When it is said that the economic controls in Germany are to be managed by German administrators and technicians under Allied supervision, one school of British thought, exemplified by the weekly Economist, asks: Can the Allies seriously mean that they intend to rely upon the Germans to supervise the impoverishment of Germany? Papers like the Economist, the Times, the News Chronicle, the Manchester Guardian, and others, are in favor of giving Germany another chance and of helping her back on her feet.

The British Labor Government reckons with Germany’s early emergence as a peaceful democratic nation. Labor rejects the view that militarism is an incurable German malady. After the First World War, Germany waited seven years before gaining admittance to the League of Nations. This time, if some members of Britain’s Labor Government have their way, Germany will enter the new United Nations organization in five years or less.

The revulsion of the West against the Potsdam settlement is expected to come faster and more furiously than did revulsion against Versailles.

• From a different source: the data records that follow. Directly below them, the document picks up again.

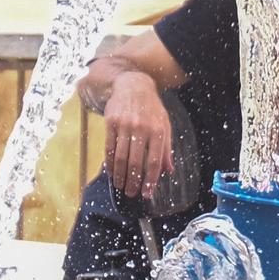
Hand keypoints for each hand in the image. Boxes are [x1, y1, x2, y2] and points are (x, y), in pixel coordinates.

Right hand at [104, 73, 173, 199]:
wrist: (133, 85)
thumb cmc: (151, 109)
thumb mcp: (164, 125)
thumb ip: (166, 149)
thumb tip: (169, 171)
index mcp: (157, 131)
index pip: (154, 162)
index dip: (151, 180)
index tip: (147, 193)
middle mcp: (141, 129)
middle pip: (136, 163)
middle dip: (133, 182)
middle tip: (131, 194)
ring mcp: (124, 125)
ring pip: (121, 157)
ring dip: (120, 176)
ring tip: (120, 186)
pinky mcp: (111, 123)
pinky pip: (109, 148)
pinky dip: (110, 163)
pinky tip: (111, 173)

In his first public review of the Labor Government’s foreign policy, Bevin spoke against the attitude of revenge.

Bevin believes that Germany must cease to be an economic slum. Who knows better than British labor folk, he would ask, that a slum is unsuitable for cultivating the arts of peace and democracy? The British view is that a poverty-stricken Germany, hostile and frustrated, even without arms will remain a hothed of ferment. It follows that Labor Britain wants a healthy and prosperous Reich.